Depending on your community, your age, your perspective on things, this may or may not even be an issue. I grew up in a diverse town where different skin tones mingled an dated all the time. I've also lived in places where that's not the norm. Luckily, I'm back in Brooklyn, and again, it's not uncommon.
Bottom line is, you are a woman and he's a man. If you guys interact there will be (or not be) attraction and vibe between the two of you. Race, though a component, doesn't have to be the overarching identity mark here. Does it? Again, this goes back to... is your environment very segregated? Are you the only person of color in your social scene? And who is this white fella? How well do you know him and his dating likes and dislikes. Often we create narratives for people before we even know what the deal is as a means to protect ourselves.
"How do I make him as me out?" You don't. You be you around him. You initiate conversation, feel good about yourself and see where things go. If the vibe is there - you can ask him out.

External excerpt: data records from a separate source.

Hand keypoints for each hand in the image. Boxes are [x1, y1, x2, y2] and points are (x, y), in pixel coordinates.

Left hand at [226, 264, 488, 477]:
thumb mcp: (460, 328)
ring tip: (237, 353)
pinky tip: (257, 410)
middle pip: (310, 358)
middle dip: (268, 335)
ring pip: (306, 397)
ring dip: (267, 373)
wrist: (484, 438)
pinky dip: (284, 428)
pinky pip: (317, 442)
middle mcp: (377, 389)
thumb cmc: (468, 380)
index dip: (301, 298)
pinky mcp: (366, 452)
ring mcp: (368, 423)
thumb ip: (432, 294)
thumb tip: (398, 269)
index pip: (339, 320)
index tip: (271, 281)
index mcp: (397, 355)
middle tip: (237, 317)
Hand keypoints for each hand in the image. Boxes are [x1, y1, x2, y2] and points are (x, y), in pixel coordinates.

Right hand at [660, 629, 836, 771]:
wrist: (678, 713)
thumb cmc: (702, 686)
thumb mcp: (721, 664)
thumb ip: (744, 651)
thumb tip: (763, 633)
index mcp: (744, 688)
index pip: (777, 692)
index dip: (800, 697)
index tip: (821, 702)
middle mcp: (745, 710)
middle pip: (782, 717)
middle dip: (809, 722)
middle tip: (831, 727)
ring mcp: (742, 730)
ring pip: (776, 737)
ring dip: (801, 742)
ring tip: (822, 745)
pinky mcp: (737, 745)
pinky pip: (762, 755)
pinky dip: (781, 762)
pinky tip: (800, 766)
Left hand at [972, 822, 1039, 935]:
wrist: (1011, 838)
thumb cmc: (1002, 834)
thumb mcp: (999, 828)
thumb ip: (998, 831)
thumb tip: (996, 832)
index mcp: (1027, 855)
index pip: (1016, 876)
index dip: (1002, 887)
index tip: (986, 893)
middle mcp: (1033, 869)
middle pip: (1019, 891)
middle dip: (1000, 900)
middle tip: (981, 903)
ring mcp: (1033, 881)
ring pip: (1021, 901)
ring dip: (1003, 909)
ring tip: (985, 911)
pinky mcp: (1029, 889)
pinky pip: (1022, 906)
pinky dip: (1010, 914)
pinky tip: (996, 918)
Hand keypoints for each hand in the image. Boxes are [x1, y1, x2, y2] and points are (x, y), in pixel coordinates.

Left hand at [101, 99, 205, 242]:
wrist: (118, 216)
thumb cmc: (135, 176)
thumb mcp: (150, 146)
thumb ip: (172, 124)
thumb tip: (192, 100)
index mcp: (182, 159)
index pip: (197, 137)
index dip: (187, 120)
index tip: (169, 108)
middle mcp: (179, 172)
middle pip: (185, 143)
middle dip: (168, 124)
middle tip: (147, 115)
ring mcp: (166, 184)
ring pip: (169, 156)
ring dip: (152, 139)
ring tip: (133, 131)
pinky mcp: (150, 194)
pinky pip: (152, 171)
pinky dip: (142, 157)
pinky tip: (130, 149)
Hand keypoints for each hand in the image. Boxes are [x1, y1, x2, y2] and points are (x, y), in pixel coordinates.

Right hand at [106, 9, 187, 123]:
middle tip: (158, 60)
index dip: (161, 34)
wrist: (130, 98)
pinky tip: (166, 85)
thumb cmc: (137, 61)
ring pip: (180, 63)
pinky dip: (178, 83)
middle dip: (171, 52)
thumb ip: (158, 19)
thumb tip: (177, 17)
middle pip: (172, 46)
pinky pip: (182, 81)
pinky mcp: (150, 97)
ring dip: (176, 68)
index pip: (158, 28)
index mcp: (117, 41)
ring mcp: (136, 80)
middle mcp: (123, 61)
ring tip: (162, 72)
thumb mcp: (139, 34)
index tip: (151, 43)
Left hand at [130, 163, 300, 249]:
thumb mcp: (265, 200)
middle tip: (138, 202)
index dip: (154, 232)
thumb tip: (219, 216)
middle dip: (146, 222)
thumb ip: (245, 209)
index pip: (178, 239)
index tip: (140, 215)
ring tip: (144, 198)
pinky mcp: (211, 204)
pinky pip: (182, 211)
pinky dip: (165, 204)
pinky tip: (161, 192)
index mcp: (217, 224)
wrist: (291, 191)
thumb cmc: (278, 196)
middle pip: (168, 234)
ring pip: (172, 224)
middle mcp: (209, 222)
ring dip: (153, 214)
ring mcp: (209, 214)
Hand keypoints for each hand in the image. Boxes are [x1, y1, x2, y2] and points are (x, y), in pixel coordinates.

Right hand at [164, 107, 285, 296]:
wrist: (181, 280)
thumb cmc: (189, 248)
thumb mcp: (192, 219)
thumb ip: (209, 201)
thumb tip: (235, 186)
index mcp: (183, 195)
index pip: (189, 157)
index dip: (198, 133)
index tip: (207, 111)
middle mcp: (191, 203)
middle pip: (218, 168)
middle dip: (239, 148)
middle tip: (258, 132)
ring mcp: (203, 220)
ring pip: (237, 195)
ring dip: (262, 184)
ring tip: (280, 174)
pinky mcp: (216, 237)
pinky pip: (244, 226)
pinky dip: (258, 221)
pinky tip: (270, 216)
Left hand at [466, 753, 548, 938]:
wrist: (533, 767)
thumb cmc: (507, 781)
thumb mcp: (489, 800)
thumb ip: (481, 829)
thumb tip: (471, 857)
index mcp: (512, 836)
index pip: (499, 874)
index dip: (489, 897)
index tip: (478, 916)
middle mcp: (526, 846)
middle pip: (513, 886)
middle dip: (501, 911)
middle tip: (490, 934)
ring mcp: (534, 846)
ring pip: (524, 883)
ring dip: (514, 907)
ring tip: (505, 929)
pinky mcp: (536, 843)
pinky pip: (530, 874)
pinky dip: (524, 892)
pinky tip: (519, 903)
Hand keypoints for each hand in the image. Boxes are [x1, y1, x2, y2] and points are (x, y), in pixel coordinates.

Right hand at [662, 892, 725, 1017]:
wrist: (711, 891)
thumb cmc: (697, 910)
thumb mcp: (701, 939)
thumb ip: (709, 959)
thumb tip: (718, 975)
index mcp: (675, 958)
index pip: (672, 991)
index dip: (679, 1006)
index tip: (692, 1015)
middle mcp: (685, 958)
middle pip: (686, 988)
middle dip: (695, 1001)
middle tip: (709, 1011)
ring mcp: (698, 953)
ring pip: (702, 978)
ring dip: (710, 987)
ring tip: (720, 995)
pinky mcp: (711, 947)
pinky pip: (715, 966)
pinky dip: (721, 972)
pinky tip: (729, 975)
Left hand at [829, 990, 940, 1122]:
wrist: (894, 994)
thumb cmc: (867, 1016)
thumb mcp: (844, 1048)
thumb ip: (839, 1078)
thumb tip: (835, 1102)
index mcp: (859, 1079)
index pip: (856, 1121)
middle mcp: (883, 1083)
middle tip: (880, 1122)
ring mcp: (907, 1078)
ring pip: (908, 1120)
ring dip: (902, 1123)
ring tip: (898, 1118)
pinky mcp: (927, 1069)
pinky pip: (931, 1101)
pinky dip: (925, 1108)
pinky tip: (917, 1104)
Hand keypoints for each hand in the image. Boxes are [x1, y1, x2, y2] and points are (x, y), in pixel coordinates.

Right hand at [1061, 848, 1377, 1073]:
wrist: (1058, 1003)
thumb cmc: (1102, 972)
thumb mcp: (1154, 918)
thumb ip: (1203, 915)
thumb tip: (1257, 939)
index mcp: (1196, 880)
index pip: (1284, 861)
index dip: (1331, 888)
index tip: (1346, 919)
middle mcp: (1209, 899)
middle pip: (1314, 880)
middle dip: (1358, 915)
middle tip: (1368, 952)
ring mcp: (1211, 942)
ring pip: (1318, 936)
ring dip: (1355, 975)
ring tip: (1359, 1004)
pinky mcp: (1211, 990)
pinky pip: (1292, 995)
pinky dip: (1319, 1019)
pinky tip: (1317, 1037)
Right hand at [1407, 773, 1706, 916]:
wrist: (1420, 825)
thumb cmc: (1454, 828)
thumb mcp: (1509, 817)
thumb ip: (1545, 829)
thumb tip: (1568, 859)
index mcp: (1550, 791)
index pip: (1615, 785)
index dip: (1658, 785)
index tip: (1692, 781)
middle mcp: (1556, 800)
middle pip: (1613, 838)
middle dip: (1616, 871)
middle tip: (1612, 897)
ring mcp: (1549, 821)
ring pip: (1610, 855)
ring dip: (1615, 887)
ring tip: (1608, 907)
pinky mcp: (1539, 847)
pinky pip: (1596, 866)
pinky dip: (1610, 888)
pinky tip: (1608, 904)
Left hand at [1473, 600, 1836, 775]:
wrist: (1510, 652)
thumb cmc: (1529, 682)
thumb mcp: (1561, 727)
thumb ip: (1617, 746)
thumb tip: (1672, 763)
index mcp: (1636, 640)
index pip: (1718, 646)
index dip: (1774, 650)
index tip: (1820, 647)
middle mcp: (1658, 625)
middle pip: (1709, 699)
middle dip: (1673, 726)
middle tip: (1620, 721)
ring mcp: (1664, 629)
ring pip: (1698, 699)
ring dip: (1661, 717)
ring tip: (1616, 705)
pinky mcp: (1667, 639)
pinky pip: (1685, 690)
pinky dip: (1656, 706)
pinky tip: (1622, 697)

Let us know how it goes. And as Cyndi Lauper reminded us a few years back, show him your true colors.
Or ask HIM out...
I'd say that is hardly ever a deal breaker. I thought I was never attracted to black guys, until I met my ex-boyfriend. It wasn't that I had anything against them I just thought I was not attracted to them. Yet he totally shattered that thought. I've heard similar stories from other people - we keep wanting to fit people into types but its silly to try and do that. Its more a question of is he attracted to you rather than who's he's dated in the past or even thinks he wants to date. I'd say spend time with him and see what happens but there are a lot of more important factors than race going on if a guy will like you or not.